Rapid growth in real earnings is down to very low UK inflation rate, it may take over 3 years to return to 2007 level of earnings
According to data released this morning, earnings growth remained strong in the three months to August at 2.8% in nominal terms. This is a continuation of a strong year of earnings recovery, hopefully putting an end to the worst slump in real earnings since at least 1855.
What does the chart show?
The chart below from the Economic Research Council (ERC) shows the UK average annual earnings since 1855, adjusted by the Consumer Price Index to reflect 2015 prices. Up to 2009 this is based on the Average Earnings Index compiled by the Bank of England from a number of different sources. After 2009, we have used the Office for National Statistics' data on Average Weekly Earnings. The figure for 2015 is an estimation based on the 8 months of data up to August that we have so far.
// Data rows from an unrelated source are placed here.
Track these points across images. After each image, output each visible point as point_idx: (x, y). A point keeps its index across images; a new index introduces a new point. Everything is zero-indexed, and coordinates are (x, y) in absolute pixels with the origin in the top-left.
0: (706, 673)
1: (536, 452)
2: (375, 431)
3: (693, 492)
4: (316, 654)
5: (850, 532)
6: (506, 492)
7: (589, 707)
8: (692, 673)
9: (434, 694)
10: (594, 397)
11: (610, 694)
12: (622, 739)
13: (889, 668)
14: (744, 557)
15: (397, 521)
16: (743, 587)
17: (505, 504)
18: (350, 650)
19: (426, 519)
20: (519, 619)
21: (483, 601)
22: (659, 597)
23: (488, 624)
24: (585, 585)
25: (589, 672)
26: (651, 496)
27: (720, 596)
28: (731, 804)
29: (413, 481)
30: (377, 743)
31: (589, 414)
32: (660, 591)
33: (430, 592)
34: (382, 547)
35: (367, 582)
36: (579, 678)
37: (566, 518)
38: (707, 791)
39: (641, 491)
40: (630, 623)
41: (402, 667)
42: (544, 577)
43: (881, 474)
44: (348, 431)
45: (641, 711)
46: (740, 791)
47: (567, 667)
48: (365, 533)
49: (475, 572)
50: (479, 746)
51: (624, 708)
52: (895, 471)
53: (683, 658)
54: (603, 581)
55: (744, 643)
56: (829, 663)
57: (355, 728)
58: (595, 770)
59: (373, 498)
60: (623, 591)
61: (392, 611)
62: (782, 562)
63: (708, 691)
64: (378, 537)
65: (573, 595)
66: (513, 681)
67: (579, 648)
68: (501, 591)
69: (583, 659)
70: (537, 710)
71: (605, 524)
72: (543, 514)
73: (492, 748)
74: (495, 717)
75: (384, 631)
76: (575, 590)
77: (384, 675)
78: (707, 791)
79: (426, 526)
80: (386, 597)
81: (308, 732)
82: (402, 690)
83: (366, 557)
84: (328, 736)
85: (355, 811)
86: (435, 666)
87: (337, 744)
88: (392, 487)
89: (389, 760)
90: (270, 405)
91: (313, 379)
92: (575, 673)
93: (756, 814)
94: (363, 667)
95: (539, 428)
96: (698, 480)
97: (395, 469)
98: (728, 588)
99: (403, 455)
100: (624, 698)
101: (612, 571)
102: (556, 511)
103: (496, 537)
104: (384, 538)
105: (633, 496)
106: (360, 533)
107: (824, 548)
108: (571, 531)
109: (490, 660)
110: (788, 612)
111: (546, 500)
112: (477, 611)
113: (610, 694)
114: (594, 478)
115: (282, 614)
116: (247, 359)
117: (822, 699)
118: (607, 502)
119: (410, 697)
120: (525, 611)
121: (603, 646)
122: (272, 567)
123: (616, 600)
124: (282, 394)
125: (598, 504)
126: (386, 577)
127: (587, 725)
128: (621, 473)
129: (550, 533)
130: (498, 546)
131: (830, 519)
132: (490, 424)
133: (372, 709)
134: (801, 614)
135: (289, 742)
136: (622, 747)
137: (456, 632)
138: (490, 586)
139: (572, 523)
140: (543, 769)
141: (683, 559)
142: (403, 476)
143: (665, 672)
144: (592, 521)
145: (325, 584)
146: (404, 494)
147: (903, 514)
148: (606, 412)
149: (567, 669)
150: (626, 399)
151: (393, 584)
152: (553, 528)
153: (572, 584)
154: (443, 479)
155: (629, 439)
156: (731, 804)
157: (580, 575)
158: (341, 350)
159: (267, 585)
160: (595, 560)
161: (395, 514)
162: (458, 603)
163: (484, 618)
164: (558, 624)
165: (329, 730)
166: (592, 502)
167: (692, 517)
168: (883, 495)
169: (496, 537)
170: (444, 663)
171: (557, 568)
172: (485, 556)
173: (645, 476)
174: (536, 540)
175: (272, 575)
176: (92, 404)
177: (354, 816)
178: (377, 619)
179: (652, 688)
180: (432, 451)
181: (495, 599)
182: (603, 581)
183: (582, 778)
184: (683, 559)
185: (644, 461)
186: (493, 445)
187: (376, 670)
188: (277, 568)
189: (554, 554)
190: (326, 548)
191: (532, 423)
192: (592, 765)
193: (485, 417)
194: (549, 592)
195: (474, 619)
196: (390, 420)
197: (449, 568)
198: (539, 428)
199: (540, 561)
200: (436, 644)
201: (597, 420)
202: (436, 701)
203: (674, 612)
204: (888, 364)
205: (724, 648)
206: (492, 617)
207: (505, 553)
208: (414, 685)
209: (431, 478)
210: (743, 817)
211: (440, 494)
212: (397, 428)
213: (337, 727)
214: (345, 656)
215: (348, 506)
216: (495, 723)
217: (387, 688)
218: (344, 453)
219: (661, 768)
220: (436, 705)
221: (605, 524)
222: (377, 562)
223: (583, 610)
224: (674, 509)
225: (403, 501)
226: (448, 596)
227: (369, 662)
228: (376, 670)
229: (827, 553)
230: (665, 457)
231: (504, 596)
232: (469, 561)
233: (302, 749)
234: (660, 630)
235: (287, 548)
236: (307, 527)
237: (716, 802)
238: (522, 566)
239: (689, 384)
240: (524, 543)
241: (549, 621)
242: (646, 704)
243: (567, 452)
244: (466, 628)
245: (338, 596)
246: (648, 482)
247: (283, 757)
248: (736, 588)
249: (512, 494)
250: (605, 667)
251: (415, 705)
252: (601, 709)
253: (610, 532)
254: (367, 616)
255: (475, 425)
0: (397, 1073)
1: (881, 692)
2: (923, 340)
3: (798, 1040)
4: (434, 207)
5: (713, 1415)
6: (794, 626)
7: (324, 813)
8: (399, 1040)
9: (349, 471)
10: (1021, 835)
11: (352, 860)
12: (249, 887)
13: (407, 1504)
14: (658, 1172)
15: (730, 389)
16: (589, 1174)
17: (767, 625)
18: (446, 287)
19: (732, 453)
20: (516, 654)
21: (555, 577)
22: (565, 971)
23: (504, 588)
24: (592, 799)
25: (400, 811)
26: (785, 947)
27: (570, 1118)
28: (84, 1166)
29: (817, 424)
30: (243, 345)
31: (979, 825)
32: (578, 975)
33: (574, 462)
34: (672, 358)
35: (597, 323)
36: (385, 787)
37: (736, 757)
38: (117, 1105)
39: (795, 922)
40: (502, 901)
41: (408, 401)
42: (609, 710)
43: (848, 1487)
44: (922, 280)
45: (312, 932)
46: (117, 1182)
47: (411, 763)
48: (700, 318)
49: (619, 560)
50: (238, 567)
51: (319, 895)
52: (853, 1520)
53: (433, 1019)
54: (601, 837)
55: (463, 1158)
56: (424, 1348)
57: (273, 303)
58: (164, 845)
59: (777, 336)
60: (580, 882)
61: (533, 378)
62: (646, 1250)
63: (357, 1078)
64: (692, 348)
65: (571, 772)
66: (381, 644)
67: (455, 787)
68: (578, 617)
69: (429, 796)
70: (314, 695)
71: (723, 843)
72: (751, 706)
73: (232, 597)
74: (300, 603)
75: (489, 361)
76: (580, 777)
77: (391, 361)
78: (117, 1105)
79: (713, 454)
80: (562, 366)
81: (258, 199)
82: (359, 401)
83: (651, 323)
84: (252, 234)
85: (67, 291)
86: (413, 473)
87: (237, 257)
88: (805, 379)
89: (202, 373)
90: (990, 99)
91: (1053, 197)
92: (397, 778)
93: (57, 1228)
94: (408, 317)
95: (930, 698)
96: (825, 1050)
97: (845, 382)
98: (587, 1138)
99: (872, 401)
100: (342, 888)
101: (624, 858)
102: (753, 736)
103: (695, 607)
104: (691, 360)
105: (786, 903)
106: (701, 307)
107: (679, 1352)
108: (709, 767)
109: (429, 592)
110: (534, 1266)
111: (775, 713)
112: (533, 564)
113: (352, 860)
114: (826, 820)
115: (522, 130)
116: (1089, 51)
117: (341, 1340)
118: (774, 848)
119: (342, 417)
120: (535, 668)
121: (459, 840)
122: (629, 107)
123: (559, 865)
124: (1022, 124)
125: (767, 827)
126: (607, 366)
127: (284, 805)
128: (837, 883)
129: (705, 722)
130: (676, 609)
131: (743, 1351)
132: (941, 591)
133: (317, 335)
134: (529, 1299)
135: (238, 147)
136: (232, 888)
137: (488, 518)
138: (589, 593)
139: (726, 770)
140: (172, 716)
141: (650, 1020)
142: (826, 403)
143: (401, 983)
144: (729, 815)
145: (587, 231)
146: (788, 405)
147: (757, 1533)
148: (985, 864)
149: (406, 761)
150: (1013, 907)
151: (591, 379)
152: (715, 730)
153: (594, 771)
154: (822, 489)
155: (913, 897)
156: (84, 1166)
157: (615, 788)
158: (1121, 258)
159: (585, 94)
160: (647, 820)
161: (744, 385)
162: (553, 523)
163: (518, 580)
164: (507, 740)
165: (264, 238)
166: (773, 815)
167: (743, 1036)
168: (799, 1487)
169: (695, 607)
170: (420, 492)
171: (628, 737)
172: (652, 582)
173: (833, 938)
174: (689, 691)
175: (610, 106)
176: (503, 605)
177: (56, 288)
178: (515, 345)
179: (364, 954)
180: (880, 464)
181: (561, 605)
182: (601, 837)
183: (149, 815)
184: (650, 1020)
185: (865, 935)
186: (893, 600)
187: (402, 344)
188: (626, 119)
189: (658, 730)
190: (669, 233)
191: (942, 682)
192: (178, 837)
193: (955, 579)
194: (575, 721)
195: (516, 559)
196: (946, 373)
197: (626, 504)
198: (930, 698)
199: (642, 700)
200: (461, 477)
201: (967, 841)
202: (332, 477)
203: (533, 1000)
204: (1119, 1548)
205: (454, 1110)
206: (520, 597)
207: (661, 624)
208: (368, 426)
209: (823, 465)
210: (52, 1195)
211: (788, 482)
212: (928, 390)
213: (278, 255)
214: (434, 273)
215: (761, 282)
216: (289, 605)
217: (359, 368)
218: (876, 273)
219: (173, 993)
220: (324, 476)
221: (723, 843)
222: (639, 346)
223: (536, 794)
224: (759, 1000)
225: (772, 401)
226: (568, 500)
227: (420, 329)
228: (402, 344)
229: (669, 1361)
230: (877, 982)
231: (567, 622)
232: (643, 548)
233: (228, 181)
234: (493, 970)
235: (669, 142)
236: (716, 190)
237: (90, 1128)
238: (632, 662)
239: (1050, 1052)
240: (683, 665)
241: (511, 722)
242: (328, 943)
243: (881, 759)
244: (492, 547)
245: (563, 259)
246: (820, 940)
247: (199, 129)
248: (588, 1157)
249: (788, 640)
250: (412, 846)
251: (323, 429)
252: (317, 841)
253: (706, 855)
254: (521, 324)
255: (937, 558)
Why is the chart interesting?
Last year we reported that the 2007-2014 fall in real earnings was the worst since records began. Thankfully, 2015 has so far seen a remarkable turnaround in earnings growth, with real average earnings forecast to grow by more than 2% year-on-year. This would be the fastest growth since 2004, and well above the 160 year average of 1.4% (although below the average growth rate between 1975 and 2007). At this rate, earnings would surpass the previous peak in 2018 in real terms.
However, the current rapid real growth rate is partly due to the very low rate of inflation that the UK (and most other advanced economies) is experiencing. When inflation rates return to more normal levels, nominal earnings growth rates will also have to rise to maintain reasonable real growth. It is likely that it may take longer than three years to return to the level of earnings the UK enjoyed in 2007.